Time 100: Interesting but not "most influential"
Commentary by CBSNews.com producer Ken Millstone
It's hard to make heads or tails of Time magazine's "Time 100" list of "the most influential people in the world." Such definitive proclamations move web traffic and (ever-dwindling) newsstand sales, but the list should really just be entitled "100 interesting people."
How else to explain the absence of most of the world's elected leaders? Surely Chinese President Hu Jintao is more influential than erstwhile "Gossip Girl" star Blake Lively. Even Manmohan Singh, the prime minister of tiny, 1.2 billion-person India likely wields more influence than "Tiger Mother" author Amy Chua.
And how else do explain the inclusion of "motormouth" Saif al-Islam Qaddafi but not his father, who has wielded power in Libya for three decades and his holding off both a rebel insurgency and a growing international assault aimed at bringing him down?
We don't know because Time doesn't explain its process or rationale for identifying the most influential people in the world except to say that the list was largely the work of assistant managing editor Radhika Jones and is meant to reflect the "democratization of influence," as evidenced by recent revolutions in the Middle East, according to a short essay by managing editor Richard Stengel.
However, Stengel's professed admiration for the "democratization of influence" doesn't extend as far as actually adopting the list that We the People voted as most influential in Time's reader poll of who should be on the (not democratically-elected!) list.
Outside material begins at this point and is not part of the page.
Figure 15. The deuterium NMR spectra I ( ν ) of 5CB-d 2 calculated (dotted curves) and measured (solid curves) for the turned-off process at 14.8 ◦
It's true that we chose Korean pop star Rain, Taiwanese musician Jay Chou and Britain's Got Talent/YouTube sensation Susan Boyle -- whose moment in the spotlight I'd thought had long ago passed -- as No. 1, 2 and 3.
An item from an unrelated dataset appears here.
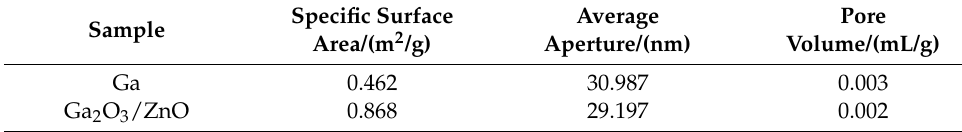
Table 1. The sample–specific surface area, pore diameter, and pore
But the masses also voted for Bradley Manning -- No. 9 in the poll -- who as the suspected whistleblower behind a trove of documents released by WikiLeaks, has provided dozens of revelations concerning our country's military and diplomatic conduct and whose abuse has led to questions concerning America's treatment of citizens charged with (but not convicted of) exposing government secrets. Manning was left off the magazine's list, although WikiLeaks publisher Julian Assange was included.
This is all nitpicking, right? Can't Time publish an enlightening list of influential people without some crank complaining about the term "most influential"? Yes and no. The list is supposed to generate this kind of debate, and in so doing it is providing a fine journalistic service. Many of the featured influencers are indeed deserving of being highlighted. Others I hadn't heard of before, but am glad I have now.
Still, just call it "100 interesting people."